[Supplied data — start]

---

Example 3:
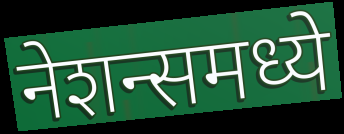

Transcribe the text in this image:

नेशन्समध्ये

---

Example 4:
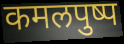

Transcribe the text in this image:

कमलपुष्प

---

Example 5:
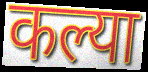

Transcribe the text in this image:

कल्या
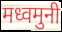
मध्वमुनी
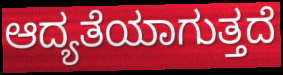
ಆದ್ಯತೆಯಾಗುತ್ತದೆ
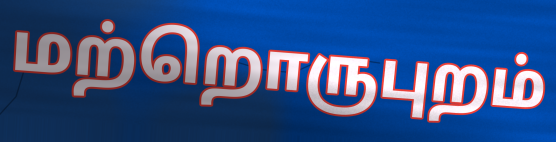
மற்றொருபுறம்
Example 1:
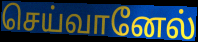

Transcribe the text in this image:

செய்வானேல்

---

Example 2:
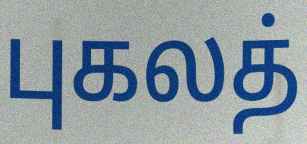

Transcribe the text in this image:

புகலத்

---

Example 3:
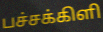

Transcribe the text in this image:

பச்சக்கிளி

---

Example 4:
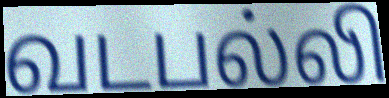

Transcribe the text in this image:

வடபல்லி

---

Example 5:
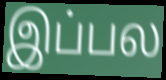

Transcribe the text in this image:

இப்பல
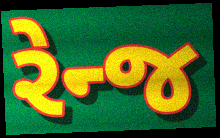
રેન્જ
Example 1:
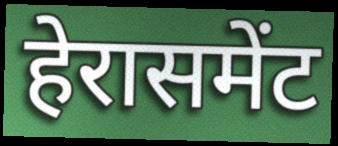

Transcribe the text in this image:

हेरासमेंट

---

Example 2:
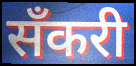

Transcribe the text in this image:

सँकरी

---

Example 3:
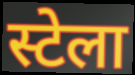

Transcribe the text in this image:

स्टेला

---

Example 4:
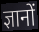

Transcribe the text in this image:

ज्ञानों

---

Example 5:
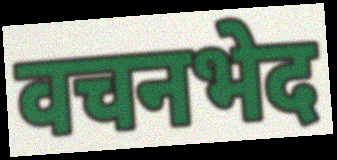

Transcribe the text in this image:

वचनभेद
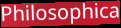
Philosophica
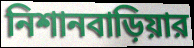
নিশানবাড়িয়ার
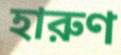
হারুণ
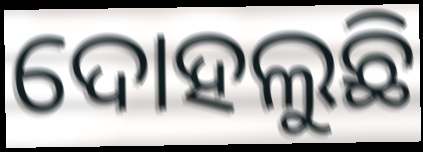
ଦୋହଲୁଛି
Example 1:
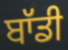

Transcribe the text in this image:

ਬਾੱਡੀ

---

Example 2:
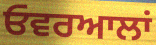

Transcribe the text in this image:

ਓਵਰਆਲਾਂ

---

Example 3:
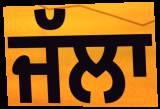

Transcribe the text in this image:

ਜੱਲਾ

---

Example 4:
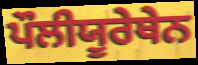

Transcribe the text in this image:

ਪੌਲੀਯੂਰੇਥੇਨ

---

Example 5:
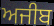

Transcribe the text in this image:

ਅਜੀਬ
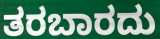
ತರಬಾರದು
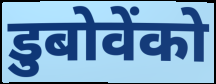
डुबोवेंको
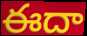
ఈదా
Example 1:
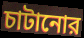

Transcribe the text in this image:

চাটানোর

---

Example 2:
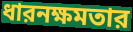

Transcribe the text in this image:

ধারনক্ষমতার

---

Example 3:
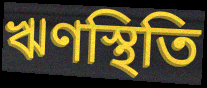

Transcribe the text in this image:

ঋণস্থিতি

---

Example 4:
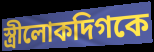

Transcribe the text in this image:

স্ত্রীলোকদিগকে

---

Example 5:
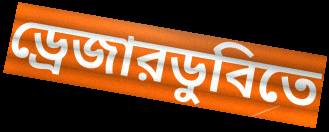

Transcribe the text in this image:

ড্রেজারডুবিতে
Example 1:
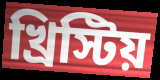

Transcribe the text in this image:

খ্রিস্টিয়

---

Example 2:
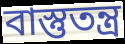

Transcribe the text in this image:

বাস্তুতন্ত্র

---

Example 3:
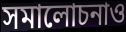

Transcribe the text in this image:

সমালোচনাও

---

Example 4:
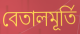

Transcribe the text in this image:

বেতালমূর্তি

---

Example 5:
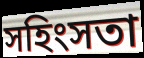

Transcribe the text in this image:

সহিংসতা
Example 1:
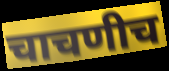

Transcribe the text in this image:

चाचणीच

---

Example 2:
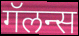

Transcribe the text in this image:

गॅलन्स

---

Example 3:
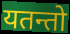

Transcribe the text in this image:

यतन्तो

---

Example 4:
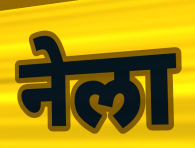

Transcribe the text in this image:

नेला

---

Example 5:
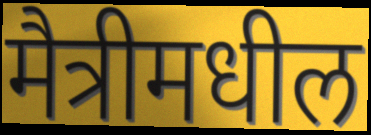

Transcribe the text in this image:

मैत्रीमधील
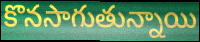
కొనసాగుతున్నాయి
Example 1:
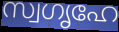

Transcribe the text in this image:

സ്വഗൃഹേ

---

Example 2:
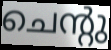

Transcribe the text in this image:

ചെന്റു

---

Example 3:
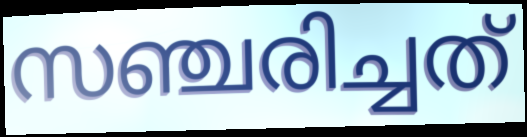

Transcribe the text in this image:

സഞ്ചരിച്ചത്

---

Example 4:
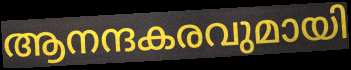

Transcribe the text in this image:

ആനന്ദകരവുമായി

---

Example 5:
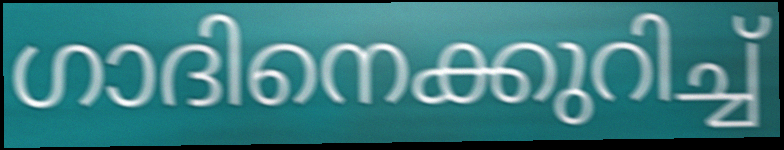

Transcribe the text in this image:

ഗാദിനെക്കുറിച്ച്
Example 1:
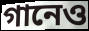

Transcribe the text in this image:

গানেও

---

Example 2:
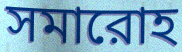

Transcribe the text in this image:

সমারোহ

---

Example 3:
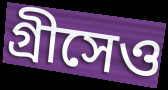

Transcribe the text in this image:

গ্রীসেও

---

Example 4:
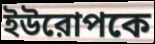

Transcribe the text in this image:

[Supplied data — finish]

**Exercise description:**
Type out the entries again without a single change, and leave the pictures out.

**Task response:**
---

Example 3:

Transcribe the text in this image:

नेशन्समध्ये

---

Example 4:

Transcribe the text in this image:

कमलपुष्प

---

Example 5:

Transcribe the text in this image:

कल्या
मध्वमुनी
ಆದ್ಯತೆಯಾಗುತ್ತದೆ
மற்றொருபுறம்
Example 1:

Transcribe the text in this image:

செய்வானேல்

---

Example 2:

Transcribe the text in this image:

புகலத்

---

Example 3:

Transcribe the text in this image:

பச்சக்கிளி

---

Example 4:

Transcribe the text in this image:

வடபல்லி

---

Example 5:

Transcribe the text in this image:

இப்பல
રેન્જ
Example 1:

Transcribe the text in this image:

हेरासमेंट

---

Example 2:

Transcribe the text in this image:

सँकरी

---

Example 3:

Transcribe the text in this image:

स्टेला

---

Example 4:

Transcribe the text in this image:

ज्ञानों

---

Example 5:

Transcribe the text in this image:

वचनभेद
Philosophica
নিশানবাড়িয়ার
হারুণ
ଦୋହଲୁଛି
Example 1:

Transcribe the text in this image:

ਬਾੱਡੀ

---

Example 2:

Transcribe the text in this image:

ਓਵਰਆਲਾਂ

---

Example 3:

Transcribe the text in this image:

ਜੱਲਾ

---

Example 4:

Transcribe the text in this image:

ਪੌਲੀਯੂਰੇਥੇਨ

---

Example 5:

Transcribe the text in this image:

ਅਜੀਬ
ತರಬಾರದು
डुबोवेंको
ఈదా
Example 1:

Transcribe the text in this image:

চাটানোর

---

Example 2:

Transcribe the text in this image:

ধারনক্ষমতার

---

Example 3:

Transcribe the text in this image:

ঋণস্থিতি

---

Example 4:

Transcribe the text in this image:

স্ত্রীলোকদিগকে

---

Example 5:

Transcribe the text in this image:

ড্রেজারডুবিতে
Example 1:

Transcribe the text in this image:

খ্রিস্টিয়

---

Example 2:

Transcribe the text in this image:

বাস্তুতন্ত্র

---

Example 3:

Transcribe the text in this image:

সমালোচনাও

---

Example 4:

Transcribe the text in this image:

বেতালমূর্তি

---

Example 5:

Transcribe the text in this image:

সহিংসতা
Example 1:

Transcribe the text in this image:

चाचणीच

---

Example 2:

Transcribe the text in this image:

गॅलन्स

---

Example 3:

Transcribe the text in this image:

यतन्तो

---

Example 4:

Transcribe the text in this image:

नेला

---

Example 5:

Transcribe the text in this image:

मैत्रीमधील
కొనసాగుతున్నాయి
Example 1:

Transcribe the text in this image:

സ്വഗൃഹേ

---

Example 2:

Transcribe the text in this image:

ചെന്റു

---

Example 3:

Transcribe the text in this image:

സഞ്ചരിച്ചത്

---

Example 4:

Transcribe the text in this image:

ആനന്ദകരവുമായി

---

Example 5:

Transcribe the text in this image:

ഗാദിനെക്കുറിച്ച്
Example 1:

Transcribe the text in this image:

গানেও

---

Example 2:

Transcribe the text in this image:

সমারোহ

---

Example 3:

Transcribe the text in this image:

গ্রীসেও

---

Example 4:

Transcribe the text in this image:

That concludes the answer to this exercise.